• [Extrait de page]:
Oui, pas forcément les supprimer, vous avez des mécanismes d'indexation automatique, vous avez des dispositifs qui font que vous pouvez avoir parfois des ratios qui sont obligatoires en termes d'encadrement pour certaines activités, on a un sujet d'absentéisme…
CHRISTELLE BERTRAND
On baisse les ratios d'encadrement, par exemple, ça peut être ça ?
CHRISTOPHE BECHU
Il y a plein de sujets qui sont sur la table. Le sujet qui a été posé la semaine dernière, cette semaine à Bercy…
CHRISTELLE BERTRAND
Mais ça revient à diminuer le nombre de fonctionnaires.

• [Données de l'exercice]:

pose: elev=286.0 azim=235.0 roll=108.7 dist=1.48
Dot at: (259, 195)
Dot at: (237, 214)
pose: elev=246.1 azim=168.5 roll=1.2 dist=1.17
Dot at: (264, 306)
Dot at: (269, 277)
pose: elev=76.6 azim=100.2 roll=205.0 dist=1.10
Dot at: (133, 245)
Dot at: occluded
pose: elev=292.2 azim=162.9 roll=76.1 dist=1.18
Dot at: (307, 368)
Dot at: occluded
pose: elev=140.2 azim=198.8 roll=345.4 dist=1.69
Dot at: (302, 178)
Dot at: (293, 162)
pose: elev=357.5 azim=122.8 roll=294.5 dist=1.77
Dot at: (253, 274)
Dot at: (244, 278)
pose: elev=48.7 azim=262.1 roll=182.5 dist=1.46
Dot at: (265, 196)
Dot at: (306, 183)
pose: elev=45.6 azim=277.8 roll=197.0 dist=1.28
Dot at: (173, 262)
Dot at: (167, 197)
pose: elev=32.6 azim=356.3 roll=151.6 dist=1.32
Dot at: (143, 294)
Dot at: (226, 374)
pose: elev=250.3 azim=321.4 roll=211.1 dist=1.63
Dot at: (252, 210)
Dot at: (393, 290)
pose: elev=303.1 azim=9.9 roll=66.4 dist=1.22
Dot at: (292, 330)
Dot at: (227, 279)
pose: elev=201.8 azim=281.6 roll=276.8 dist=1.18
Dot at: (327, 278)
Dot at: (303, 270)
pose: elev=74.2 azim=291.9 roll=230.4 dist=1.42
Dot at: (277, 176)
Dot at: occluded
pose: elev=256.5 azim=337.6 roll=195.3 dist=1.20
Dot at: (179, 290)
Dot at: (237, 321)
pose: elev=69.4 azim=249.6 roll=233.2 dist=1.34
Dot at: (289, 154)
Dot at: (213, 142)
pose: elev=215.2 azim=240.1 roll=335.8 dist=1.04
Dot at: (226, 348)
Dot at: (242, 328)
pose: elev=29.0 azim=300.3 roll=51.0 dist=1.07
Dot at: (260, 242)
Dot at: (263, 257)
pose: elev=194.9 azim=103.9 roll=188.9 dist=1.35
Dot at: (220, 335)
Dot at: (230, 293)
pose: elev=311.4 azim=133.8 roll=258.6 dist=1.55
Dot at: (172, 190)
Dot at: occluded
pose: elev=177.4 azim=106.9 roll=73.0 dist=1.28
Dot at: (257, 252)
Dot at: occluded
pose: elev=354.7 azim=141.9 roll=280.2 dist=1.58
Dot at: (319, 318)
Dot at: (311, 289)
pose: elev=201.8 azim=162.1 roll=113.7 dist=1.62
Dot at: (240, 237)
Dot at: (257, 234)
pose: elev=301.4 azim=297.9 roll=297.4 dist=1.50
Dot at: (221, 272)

• [Consignes de l'exercice]:
1 > Dans les enregistrements, en commençant à la ligne qui contient "pose: elev=48.7 azim=262.1" et en terminant à celle qui contient "Dot at: (263, 257)", remplacez "dist" par "distance". Recopiez uniquement ces lignes, sans autre modification.
2 > Prolongez l'extrait sur les ratios d'encadrement et le nombre de fonctionnaires à partir de sa dernière réplique.
L'extrait et les enregistrements forment deux supports indépendants l'un de l'autre.

• [Réponses aux consignes]:
1 >
pose: elev=48.7 azim=262.1 roll=182.5 distance=1.46
Dot at: (265, 196)
Dot at: (306, 183)
pose: elev=45.6 azim=277.8 roll=197.0 distance=1.28
Dot at: (173, 262)
Dot at: (167, 197)
pose: elev=32.6 azim=356.3 roll=151.6 distance=1.32
Dot at: (143, 294)
Dot at: (226, 374)
pose: elev=250.3 azim=321.4 roll=211.1 distance=1.63
Dot at: (252, 210)
Dot at: (393, 290)
pose: elev=303.1 azim=9.9 roll=66.4 distance=1.22
Dot at: (292, 330)
Dot at: (227, 279)
pose: elev=201.8 azim=281.6 roll=276.8 distance=1.18
Dot at: (327, 278)
Dot at: (303, 270)
pose: elev=74.2 azim=291.9 roll=230.4 distance=1.42
Dot at: (277, 176)
Dot at: occluded
pose: elev=256.5 azim=337.6 roll=195.3 distance=1.20
Dot at: (179, 290)
Dot at: (237, 321)
pose: elev=69.4 azim=249.6 roll=233.2 distance=1.34
Dot at: (289, 154)
Dot at: (213, 142)
pose: elev=215.2 azim=240.1 roll=335.8 distance=1.04
Dot at: (226, 348)
Dot at: (242, 328)
pose: elev=29.0 azim=300.3 roll=51.0 distance=1.07
Dot at: (260, 242)
Dot at: (263, 257)

2 >
CHRISTOPHE BECHU
Oui à limiter son augmentation. Encore une fois… vous savez, on a là aussi des débats dans lesquels parfois j'entends des mots qui m'étonnent. On a le plus haut niveau de prélèvements obligatoires des pays de l'OCDE et le plus haut niveau de dépenses publiques, si, quand on annule 10 milliards d'euros, on présente ça comme étant de l'austérité, pardon de vous le dire, mais quand vous regardez ce que d'autres pays qui nous entourent ont vécu, dans des situations économiques autrement plus compliquées, ce n'est pas ça l'austérité, ce n'est pas de limiter… l'austérité ce n'est pas de limiter la hausse de la dépense publique, c'est de baisser la dépense publique de manière forte et drastique, on n'en n'est pas là.
ORIANE MANCINI
Est-ce que la dotation globale de fonctionnement va baisser dans le budget 2025 ?
CHRISTOPHE BECHU
C'est amusant de poser cette question. En 10 ans, elle n'a augmenté que deux fois, ces deux dernières années, et une partie de ceux qui nous reprochent aujourd'hui de ne pas faire assez pour les collectivités territoriales, c'est la gauche qui a diminué de 10 milliards d'euros la DGF, et la droite qui avait décidé, à la fois, la fin de son augmentation automatique et qui l'avait elle-même diminuée à la fin du quinquennat de Nicolas SARKOZY.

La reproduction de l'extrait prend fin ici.